Easy ecchymosis formation in early childhood, especially the presence of intra-articular and intramuscular spontaneous bleeding, and the presence of a longer-than-expected bleeding history after interventions or trauma are associated with hemophilia. Hemophilia is a rare inherited bleeding disorder that results from the deficiency of factor VIII or IX. Factor VIII deficiency is called Hemophilia A and factor IX deficiency is called Hemophilia B. 85% of all hemophilia patients are Hemophilia A and 15% are hemophilia B.

Hemophilia A occurs as one in approximately 5,000 male births. Its diagnosis increases with age. As the baby grows, clinical signs emerge, especially when they start crawling and walking. As the severity of hemophilia increases, the age of diagnosis shifts to earlier periods, and clinical findings are more severe. For this reason, bleeding in patients with mild hemophilia usually occurs after more serious traumas or surgical interventions, causing the diagnosis to be made at an older age.

The severity of the bleeding findings is directly related to the degree of deficiency of factor VIII or IX. Patients with a factor activity of <1% show a "severe hemophilia" clinic, while those between 1-5% show a "moderate hemophilia" clinic, and those with >5% show a "mild hemophilia" clinic.
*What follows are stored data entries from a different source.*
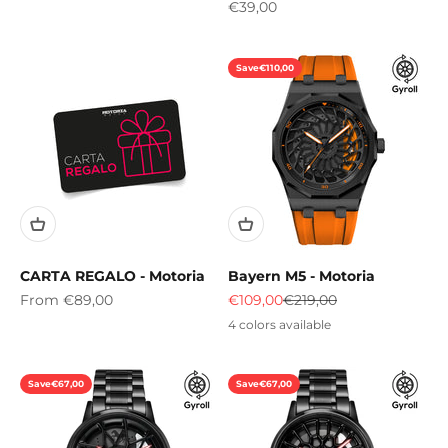
Sale price
€39,00
Save
€110,00
CARTA REGALO - Motoria
Bayern M5 - Motoria
Sale price
Sale price
Regular price
From
€89,00
€109,00
€219,00
4 colors available
Save
€67,00
Save
€67,00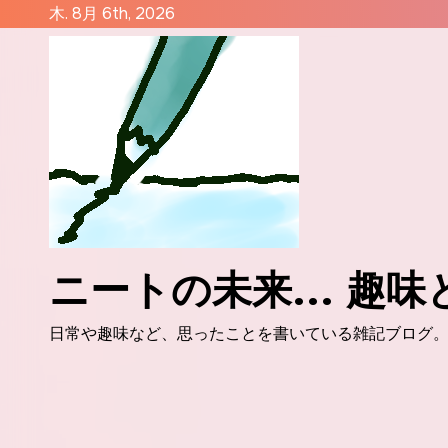
コ
木. 8月 6th, 2026
ン
テ
ン
ツ
に
ス
キ
ッ
プ
ニートの未来... 趣
日常や趣味など、思ったことを書いている雑記ブログ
Bleeding into the articular cavity and intramuscular bleeding are the most typical indications of the disease. Depending on the stage of the disease and the trauma encountered, there may be signs of bleeding starting from the neonatal period. Children with moderate or severe hemophilia develop articular bleeding, hematoma, or traumatic oral bleeding after they begin crawling and walking. A significant number of patients are also diagnosed due to bleeding that cannot be stopped after circumcision.

Hemophilia is an X-related recessively inherited congenital bleeding disorder. The FVIII and IX genes are located on the long arm of the X chromosome (Xq27 and Xq28). The disease mostly passes on from carrier women to male children; however, it can also be rarely seen in female children.